Document segment:

And connected to that: The title. No sorrow, yes there was a house, and the salt was just mentioned too many times without actually being of any importance.


The ending was … odd.

It starts with Kosamara’s explanation followed by going home and then that fantastic (shock horror yes I like something!) twist of reality in which Annaleigh is now very convincingly believed to have gone mad and even suspected to be the one who killed her sisters!

But then that suddenly stops.

She’s deemed sane enough to help with the childbirth. Which she does. And Camille wants to believe her suddenly. How? No one knows.

Son is stillborn. Father takes him away and is never seen again.

Then Morella apparently decides that she can just tell everyone her life story because slipping out of character can’t be explained away by Annaleigh’s madness.

And that’s what she does. Explains everything. Viscardi appears. Morella just dies. Oh and that child thing is born – no explanation on that. Viscardi takes his son home. House burns. Everyone’s okay with Annaleigh again. Cassius reappears and dies. (Oww…) Oh, wait no. He’ll come back anyhow.

Also, playing with reality doesn’t mess with one’s mind apparently and doesn’t leave at least the trace of PTSD. (Far From Home had the same issue…)

It was all so rushed and emotionless?


And that’s where the greatest issues come in which are purely executional not plot-related.


Firstly. The story couldn’t decide what it wanted to be.

Murder mystery?
Ghost story?
A story about a hurt woman meddling with gods and that backfiring?

No one knows! Yes, it was all of that but separate. If it were interwoven okay, but they were practically three different stories.


Secondly. There was a lot of foreshadowing and then dropping the plot points.

One example: something. That was mentioned way too obviously but then nothing came of it. There was no revelation because Kosamara was still a someone.


And then thirdly. There was NO COMMENTARY WHATSOEVER AND SO MAY THINGS STILL OPEN/UNCLEAR AT THE END!

Given instruction: Write the next part of the novel review, picking up right after its final line. The records have no connection to the novel review.

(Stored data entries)
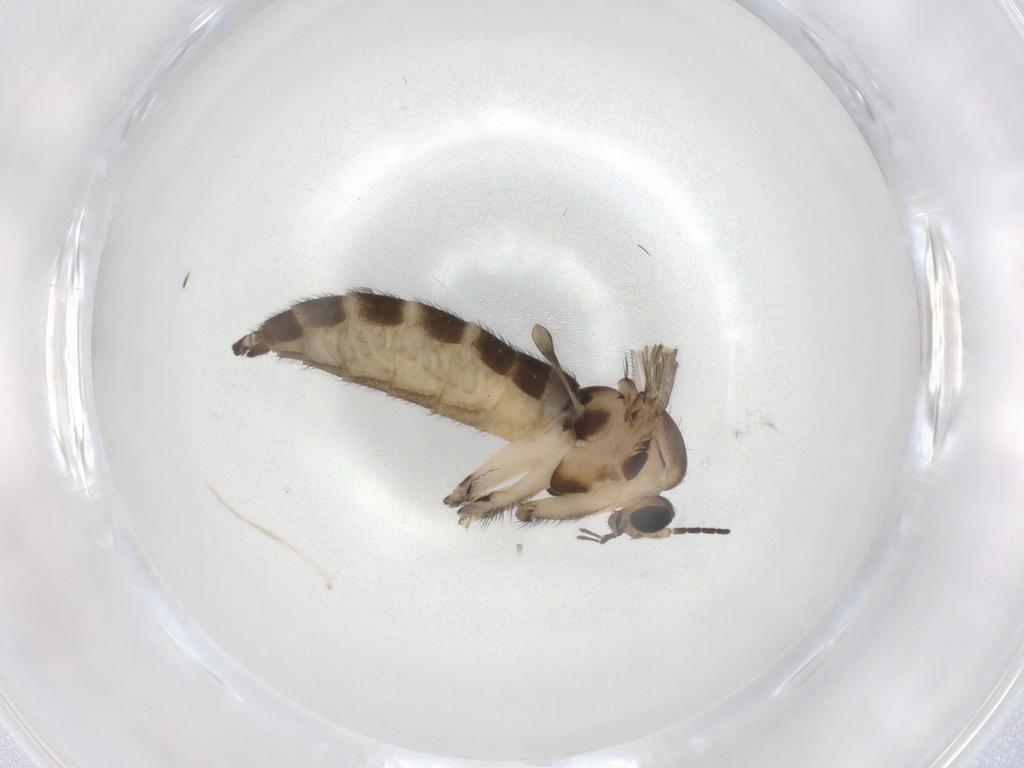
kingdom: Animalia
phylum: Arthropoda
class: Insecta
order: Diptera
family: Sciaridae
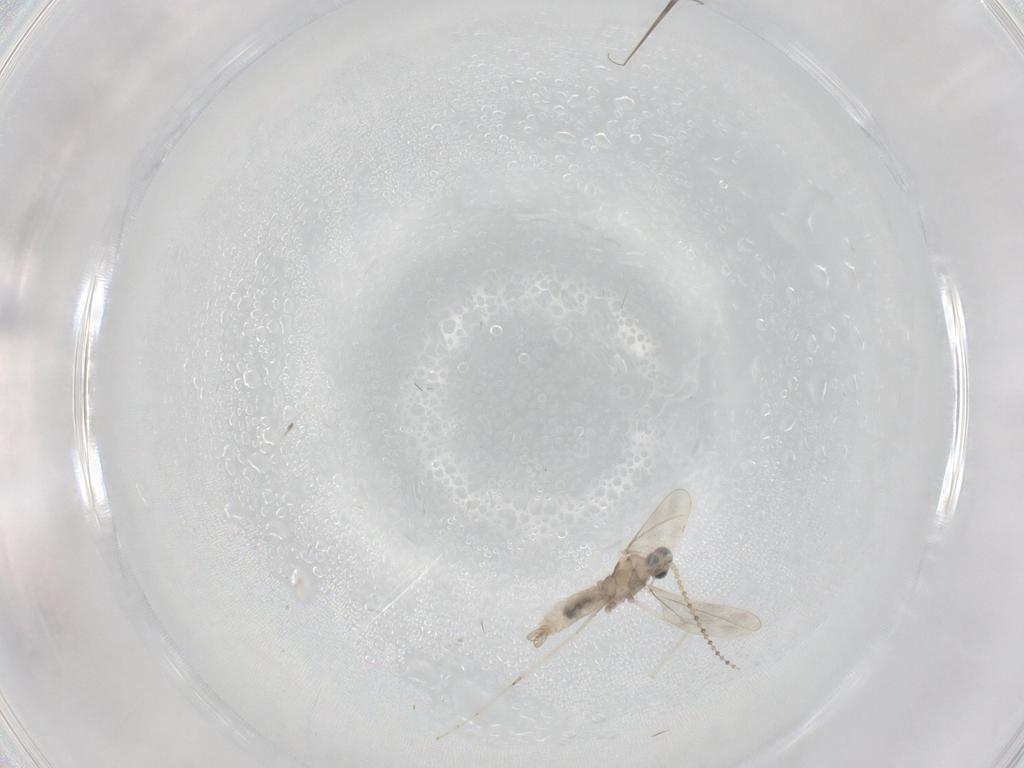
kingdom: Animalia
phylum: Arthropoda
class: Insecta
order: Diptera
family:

---

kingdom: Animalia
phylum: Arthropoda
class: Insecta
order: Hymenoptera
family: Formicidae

Reply:
We never talked about the Edgar/Eulalie thing, never commented on “Edgar is way too lowly for her”, why Annaleigh was able to find something amiss (!!), why Viscardi came to the dances, the whole Viscardi-son thing, magic is never introduced at one point it’s just there! We never talk about the new knowledge of the father or what happened to him, never really or at least not enough how the sisters died and how or not this is related to the deaths before that. We NEVER talk about how wrong that shoe-competition was and how it just dissolved into thin air, what creeps the uncles were and how wrong that all was??

Also, at the end. No explanation to the other sister or the reader what happened, either show us how they react or tell us that they “got the memories back” or something, the same thing with Fisher. So he’s dead now how the reader found out he died right? Can we please get the telling Hannah or a word about the funeral or anything?!

Plus at the end, when Annaleigh is doubting her own sanity, the things falling off shelves? Can we get a word on that?


Aaaand the curse.

It’s there. Everyone fears it. Everyone denies it. It’s this thing everyone dreads because it keeps the boys away. But then it’s suddenly gone. Just disappeared and at some point taken out again – a few words about it – and then it’s put away again. Also, it’s never resolved as such.

And about keeping the boys away. (Okay, here might be speaking my ace a little but still.)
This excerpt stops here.